● **REQUIRED ACTION**:
Your job is to copy the lines from the material that include "saya".

● **GIVEN RECORDS**:
════════

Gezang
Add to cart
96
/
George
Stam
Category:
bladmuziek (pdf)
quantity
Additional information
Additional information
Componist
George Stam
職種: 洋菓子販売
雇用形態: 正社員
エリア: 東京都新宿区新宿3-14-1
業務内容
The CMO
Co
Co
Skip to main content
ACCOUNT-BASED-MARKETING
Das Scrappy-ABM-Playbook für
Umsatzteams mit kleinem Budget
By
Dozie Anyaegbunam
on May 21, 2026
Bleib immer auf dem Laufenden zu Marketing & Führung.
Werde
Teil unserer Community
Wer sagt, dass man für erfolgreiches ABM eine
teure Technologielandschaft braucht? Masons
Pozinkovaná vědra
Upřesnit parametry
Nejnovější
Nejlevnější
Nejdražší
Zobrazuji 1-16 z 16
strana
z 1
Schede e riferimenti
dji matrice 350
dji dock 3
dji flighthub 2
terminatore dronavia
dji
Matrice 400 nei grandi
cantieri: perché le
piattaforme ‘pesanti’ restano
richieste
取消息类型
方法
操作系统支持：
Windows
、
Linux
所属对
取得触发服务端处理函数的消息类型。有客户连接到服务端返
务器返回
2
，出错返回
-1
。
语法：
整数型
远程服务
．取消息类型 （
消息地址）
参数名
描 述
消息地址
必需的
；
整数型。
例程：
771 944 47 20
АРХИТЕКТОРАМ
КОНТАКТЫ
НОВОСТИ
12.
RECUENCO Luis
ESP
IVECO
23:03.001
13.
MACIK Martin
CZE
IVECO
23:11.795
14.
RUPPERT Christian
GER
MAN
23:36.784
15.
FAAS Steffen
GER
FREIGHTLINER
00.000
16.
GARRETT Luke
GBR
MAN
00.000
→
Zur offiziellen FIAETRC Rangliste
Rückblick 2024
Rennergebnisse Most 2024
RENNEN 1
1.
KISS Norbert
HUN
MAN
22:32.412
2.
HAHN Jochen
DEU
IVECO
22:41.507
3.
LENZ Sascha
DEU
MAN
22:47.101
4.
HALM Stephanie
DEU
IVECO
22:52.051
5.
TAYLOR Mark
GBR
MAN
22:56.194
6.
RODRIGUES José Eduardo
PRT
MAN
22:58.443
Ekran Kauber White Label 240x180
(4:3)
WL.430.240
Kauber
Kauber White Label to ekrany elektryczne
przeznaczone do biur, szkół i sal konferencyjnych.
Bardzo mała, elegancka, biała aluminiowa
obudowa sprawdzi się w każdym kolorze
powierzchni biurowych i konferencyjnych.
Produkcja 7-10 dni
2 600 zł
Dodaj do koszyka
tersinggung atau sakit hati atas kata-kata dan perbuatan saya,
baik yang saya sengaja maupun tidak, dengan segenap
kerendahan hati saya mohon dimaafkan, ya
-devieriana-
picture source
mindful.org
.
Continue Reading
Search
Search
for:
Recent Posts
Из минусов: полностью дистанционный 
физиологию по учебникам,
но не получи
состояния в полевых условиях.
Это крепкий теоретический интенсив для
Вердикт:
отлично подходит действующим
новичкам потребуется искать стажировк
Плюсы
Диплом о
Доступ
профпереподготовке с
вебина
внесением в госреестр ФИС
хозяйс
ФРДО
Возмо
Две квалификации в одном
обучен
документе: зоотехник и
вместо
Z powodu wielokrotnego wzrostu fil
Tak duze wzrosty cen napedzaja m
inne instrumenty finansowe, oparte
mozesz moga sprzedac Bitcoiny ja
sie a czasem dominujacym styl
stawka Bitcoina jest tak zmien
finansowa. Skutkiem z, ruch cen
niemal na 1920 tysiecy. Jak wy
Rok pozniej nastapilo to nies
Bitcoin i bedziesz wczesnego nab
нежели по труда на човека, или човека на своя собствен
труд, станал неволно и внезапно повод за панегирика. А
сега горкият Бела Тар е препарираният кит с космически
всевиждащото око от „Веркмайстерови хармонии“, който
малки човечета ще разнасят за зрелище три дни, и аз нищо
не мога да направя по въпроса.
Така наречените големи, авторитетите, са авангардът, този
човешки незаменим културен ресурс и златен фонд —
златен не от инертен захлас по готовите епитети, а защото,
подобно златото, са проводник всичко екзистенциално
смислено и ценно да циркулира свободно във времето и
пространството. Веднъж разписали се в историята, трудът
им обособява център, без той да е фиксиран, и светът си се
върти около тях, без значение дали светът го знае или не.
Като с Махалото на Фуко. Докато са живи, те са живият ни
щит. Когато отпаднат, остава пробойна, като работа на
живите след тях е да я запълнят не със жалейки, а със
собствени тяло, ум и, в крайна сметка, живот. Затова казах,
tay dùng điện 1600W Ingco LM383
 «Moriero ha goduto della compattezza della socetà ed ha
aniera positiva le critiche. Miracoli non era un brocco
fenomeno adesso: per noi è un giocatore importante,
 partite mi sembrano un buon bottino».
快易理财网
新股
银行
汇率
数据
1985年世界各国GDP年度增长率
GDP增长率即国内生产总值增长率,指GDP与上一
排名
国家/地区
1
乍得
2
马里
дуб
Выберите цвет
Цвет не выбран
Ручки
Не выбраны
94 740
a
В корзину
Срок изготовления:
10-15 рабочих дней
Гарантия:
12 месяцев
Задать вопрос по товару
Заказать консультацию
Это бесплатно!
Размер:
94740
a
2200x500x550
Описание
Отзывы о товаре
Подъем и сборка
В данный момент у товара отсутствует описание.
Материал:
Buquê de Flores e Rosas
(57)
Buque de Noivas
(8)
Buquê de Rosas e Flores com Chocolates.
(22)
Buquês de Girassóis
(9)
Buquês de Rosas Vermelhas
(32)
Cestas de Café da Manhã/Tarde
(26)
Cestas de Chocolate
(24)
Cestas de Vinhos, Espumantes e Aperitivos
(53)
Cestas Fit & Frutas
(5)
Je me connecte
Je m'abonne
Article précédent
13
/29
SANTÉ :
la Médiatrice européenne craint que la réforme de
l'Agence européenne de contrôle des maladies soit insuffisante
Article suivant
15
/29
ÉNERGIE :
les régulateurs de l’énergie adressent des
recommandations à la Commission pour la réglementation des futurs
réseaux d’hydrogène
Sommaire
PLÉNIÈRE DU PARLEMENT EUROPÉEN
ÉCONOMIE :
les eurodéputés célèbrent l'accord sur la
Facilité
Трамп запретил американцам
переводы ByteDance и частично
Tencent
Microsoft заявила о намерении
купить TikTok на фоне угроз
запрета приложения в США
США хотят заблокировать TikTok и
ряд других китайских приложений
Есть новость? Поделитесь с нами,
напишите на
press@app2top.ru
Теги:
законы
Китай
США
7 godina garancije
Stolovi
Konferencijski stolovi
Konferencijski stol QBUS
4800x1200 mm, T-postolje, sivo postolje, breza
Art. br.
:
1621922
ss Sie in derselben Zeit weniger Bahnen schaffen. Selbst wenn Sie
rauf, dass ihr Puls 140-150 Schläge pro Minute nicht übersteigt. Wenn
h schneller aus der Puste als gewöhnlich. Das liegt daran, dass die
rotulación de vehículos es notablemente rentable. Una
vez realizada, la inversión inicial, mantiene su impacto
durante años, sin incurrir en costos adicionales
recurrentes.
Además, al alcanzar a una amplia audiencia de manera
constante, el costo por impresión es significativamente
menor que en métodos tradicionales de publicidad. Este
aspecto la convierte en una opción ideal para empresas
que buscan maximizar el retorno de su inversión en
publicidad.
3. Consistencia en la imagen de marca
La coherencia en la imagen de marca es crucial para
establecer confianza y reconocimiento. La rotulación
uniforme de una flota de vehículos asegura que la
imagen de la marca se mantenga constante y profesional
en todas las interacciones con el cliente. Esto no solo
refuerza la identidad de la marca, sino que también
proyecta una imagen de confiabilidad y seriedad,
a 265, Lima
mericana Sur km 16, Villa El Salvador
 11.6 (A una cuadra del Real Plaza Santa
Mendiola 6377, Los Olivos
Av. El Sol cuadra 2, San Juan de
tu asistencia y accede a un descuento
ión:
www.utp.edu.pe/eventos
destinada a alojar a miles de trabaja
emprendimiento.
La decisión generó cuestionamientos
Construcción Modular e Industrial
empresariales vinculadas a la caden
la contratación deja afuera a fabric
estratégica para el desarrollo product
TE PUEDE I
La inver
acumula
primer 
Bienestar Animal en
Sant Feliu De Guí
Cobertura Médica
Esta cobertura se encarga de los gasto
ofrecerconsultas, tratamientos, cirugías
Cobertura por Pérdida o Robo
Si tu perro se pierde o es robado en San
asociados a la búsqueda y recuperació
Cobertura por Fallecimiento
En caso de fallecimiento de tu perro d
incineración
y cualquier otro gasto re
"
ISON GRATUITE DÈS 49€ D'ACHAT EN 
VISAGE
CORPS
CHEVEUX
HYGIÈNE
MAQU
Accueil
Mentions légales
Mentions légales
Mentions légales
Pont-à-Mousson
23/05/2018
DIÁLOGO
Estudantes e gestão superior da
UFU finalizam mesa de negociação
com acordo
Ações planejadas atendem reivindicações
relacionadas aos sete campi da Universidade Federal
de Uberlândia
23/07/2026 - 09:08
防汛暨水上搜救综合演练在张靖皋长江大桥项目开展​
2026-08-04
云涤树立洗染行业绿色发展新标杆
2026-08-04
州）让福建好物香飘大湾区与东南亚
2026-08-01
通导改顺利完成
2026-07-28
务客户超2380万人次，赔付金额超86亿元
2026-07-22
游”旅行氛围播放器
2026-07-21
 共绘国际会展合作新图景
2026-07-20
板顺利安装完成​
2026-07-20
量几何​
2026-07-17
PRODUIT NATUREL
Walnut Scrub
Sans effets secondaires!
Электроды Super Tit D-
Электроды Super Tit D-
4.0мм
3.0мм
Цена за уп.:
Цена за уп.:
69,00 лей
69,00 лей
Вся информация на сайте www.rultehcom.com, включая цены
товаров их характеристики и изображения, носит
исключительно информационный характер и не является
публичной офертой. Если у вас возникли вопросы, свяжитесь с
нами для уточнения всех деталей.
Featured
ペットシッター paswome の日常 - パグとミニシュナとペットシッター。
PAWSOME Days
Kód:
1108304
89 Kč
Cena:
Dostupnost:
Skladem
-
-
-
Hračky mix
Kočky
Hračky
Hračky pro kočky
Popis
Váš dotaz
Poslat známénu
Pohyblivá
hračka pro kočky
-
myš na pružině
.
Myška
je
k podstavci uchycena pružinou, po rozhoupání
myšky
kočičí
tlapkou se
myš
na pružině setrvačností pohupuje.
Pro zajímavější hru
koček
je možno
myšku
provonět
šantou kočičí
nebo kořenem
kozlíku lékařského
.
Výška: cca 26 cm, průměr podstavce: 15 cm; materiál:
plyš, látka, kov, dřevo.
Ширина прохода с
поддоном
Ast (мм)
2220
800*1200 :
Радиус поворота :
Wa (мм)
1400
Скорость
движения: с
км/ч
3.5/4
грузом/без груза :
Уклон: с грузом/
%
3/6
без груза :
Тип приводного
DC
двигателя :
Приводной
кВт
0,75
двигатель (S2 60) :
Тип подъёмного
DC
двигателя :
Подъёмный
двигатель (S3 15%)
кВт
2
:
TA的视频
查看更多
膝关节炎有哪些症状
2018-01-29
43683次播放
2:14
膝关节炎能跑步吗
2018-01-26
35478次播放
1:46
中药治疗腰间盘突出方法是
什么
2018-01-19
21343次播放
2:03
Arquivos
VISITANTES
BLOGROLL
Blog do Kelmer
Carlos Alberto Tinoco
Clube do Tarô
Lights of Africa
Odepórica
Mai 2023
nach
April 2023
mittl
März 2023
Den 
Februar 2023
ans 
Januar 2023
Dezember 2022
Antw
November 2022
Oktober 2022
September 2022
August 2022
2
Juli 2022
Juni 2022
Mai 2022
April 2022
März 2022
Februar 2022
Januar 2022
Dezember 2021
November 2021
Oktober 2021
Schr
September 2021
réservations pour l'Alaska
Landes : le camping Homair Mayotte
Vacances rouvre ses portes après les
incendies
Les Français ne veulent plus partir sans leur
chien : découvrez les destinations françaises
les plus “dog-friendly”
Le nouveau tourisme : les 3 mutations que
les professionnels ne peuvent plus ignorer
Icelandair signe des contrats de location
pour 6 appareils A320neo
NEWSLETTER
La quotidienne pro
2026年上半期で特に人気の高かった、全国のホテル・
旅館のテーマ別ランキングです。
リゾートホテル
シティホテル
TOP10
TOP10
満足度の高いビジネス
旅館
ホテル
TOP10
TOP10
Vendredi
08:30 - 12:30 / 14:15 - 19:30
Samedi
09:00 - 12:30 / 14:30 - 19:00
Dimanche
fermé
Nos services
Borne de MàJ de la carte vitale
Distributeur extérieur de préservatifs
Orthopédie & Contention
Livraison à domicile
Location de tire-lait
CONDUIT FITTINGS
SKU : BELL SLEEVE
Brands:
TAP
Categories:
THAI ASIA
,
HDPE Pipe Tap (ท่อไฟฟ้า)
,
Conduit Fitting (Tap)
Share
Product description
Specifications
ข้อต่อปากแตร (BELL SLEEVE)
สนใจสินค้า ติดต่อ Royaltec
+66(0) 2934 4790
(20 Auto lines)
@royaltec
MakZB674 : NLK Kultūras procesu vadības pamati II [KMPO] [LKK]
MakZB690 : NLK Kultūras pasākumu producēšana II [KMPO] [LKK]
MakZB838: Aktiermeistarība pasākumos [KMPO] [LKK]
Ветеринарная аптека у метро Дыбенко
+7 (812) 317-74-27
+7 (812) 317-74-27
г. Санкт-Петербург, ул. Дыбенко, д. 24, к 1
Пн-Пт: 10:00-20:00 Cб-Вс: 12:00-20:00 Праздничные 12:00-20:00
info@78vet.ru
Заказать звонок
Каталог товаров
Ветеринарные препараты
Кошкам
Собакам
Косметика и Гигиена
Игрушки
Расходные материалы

════════

● **FINISHED EXERCISE**:
tersinggung atau sakit hati atas kata-kata dan perbuatan saya,
baik yang saya sengaja maupun tidak, dengan segenap
kerendahan hati saya mohon dimaafkan, ya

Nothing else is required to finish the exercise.